Stored records:

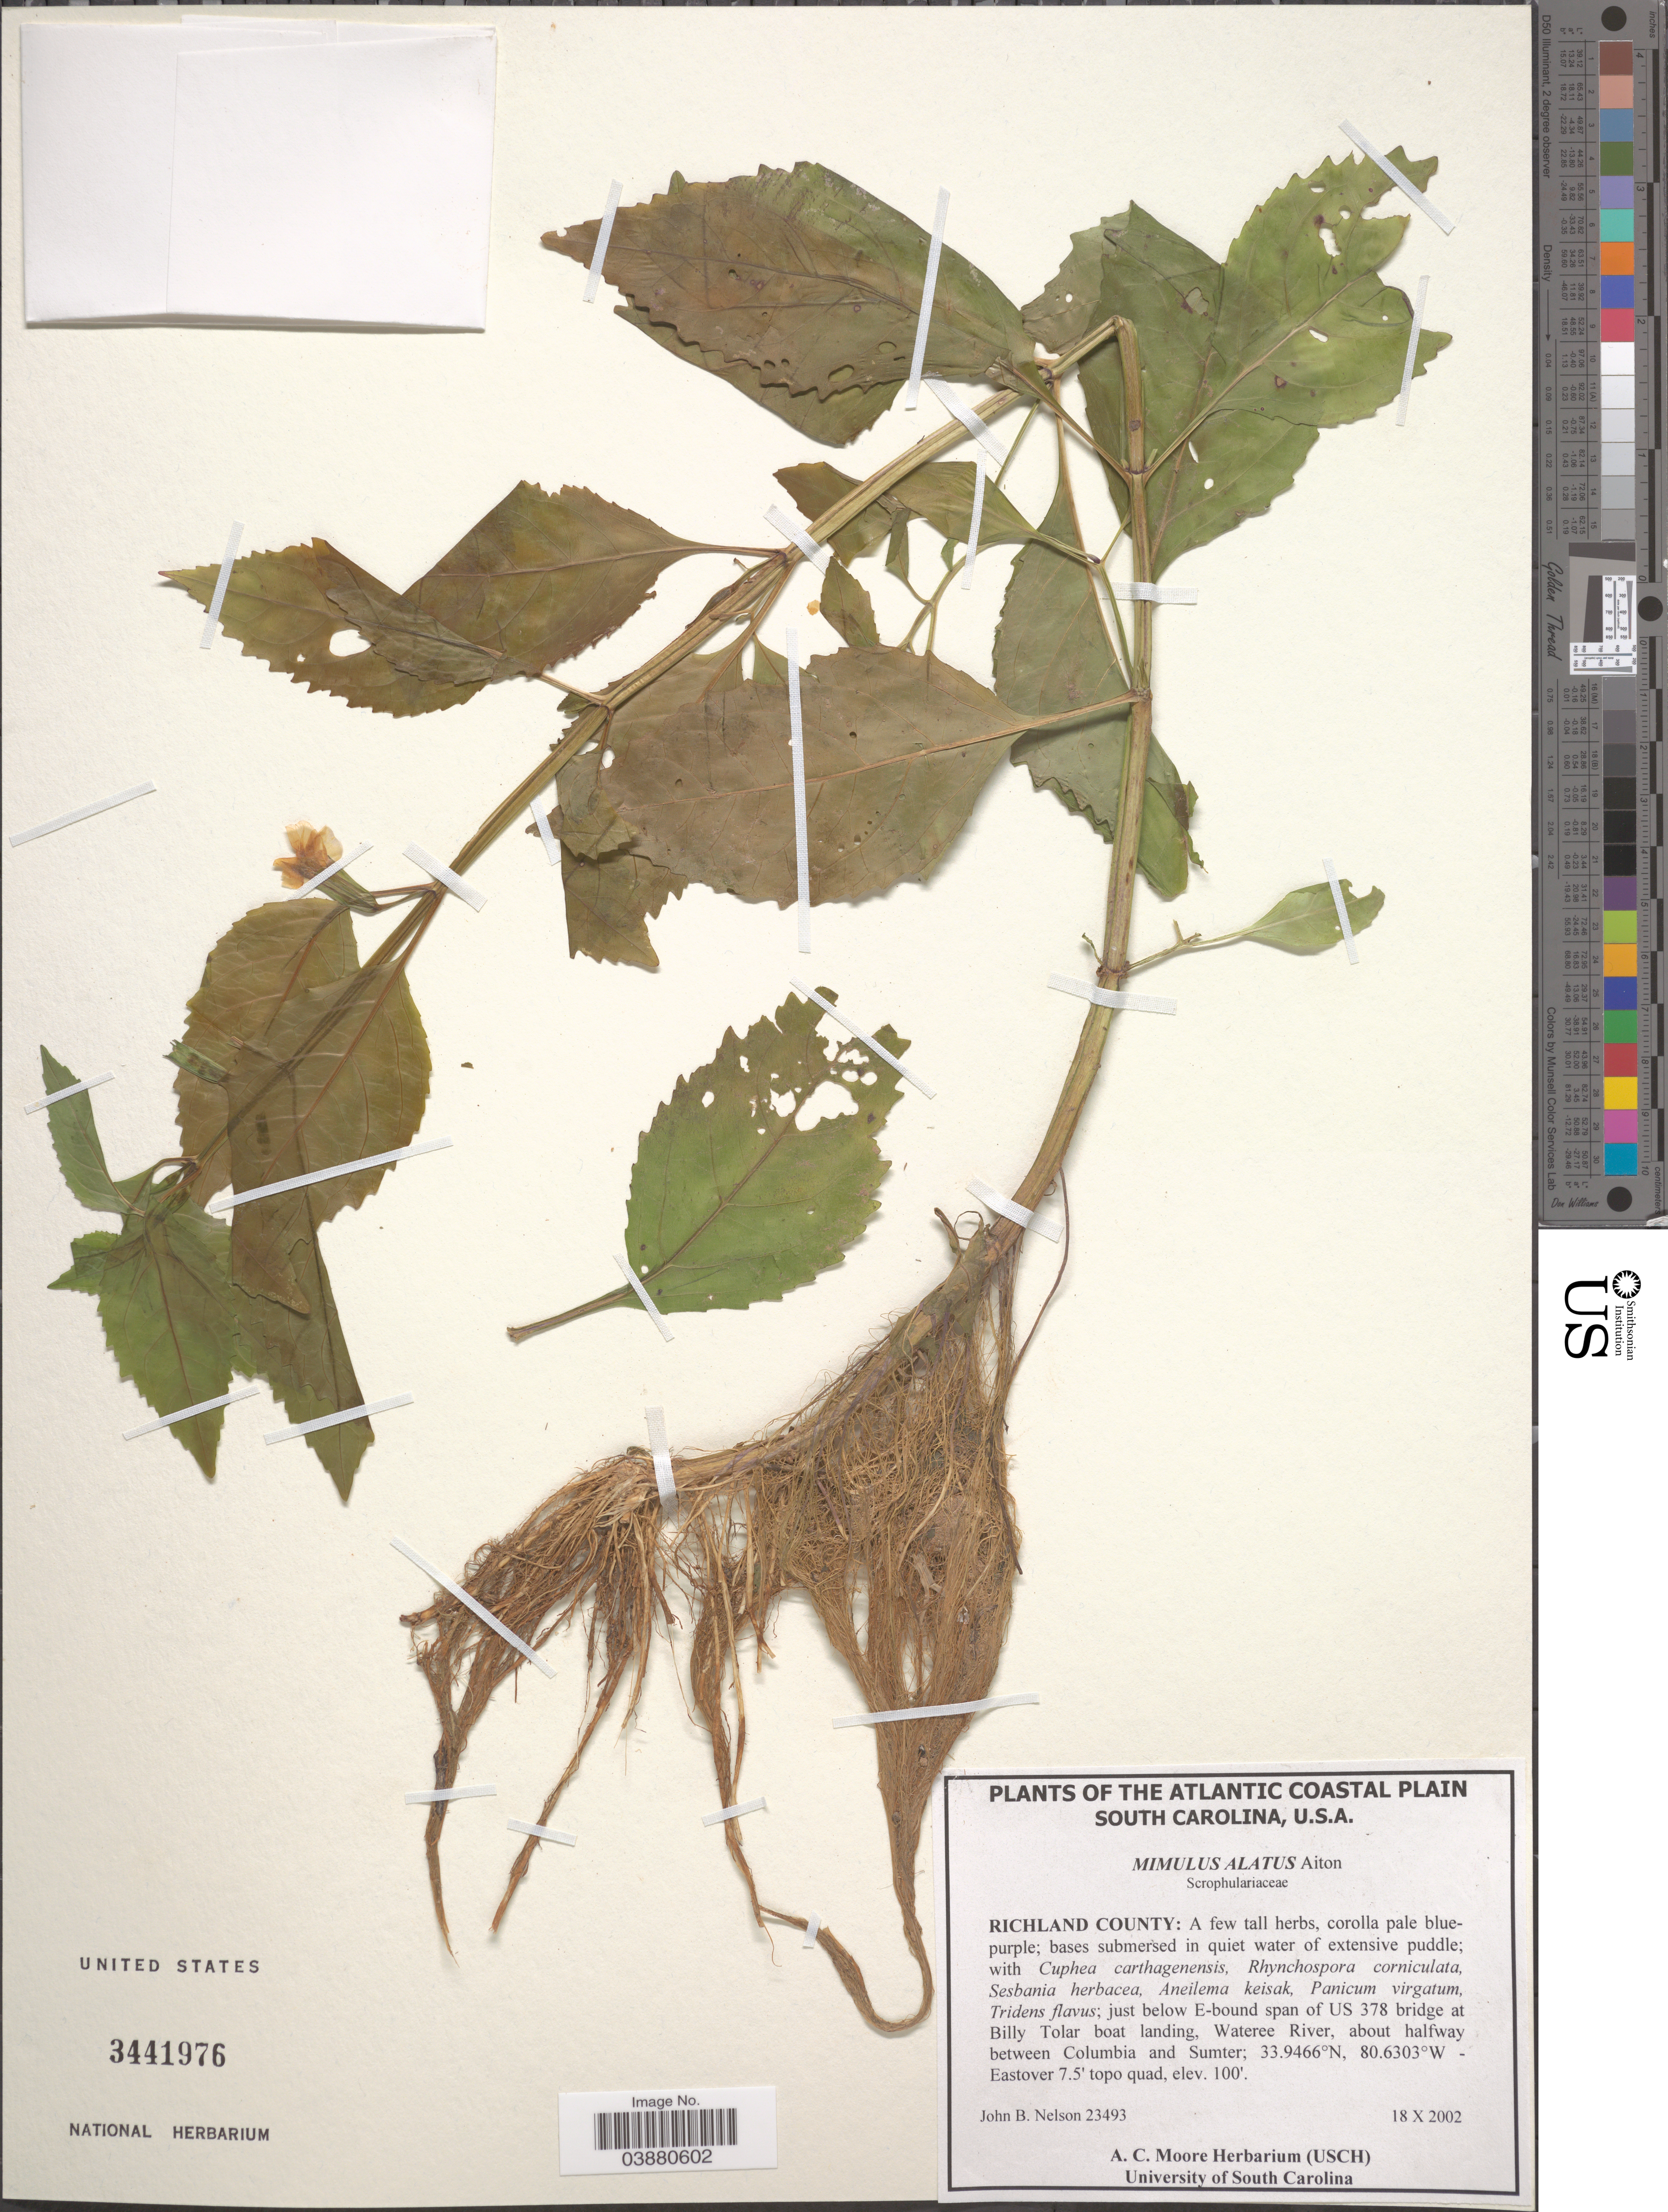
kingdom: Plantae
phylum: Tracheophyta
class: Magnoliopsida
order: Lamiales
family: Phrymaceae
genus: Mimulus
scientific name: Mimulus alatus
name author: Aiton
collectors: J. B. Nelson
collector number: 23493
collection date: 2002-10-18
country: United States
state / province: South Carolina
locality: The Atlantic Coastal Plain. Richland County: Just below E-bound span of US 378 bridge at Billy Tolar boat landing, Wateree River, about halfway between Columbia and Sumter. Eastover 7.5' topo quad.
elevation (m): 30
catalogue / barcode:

◆ **Task objective**
Please transcribe all of the data above line for line, leaving out the pictures.

◆ **Exercise result**
kingdom: Plantae
phylum: Tracheophyta
class: Magnoliopsida
order: Lamiales
family: Phrymaceae
genus: Mimulus
scientific name: Mimulus alatus
name author: Aiton
collectors: J. B. Nelson
collector number: 23493
collection date: 2002-10-18
country: United States
state / province: South Carolina
locality: The Atlantic Coastal Plain. Richland County: Just below E-bound span of US 378 bridge at Billy Tolar boat landing, Wateree River, about halfway between Columbia and Sumter. Eastover 7.5' topo quad.
elevation (m): 30
catalogue / barcode:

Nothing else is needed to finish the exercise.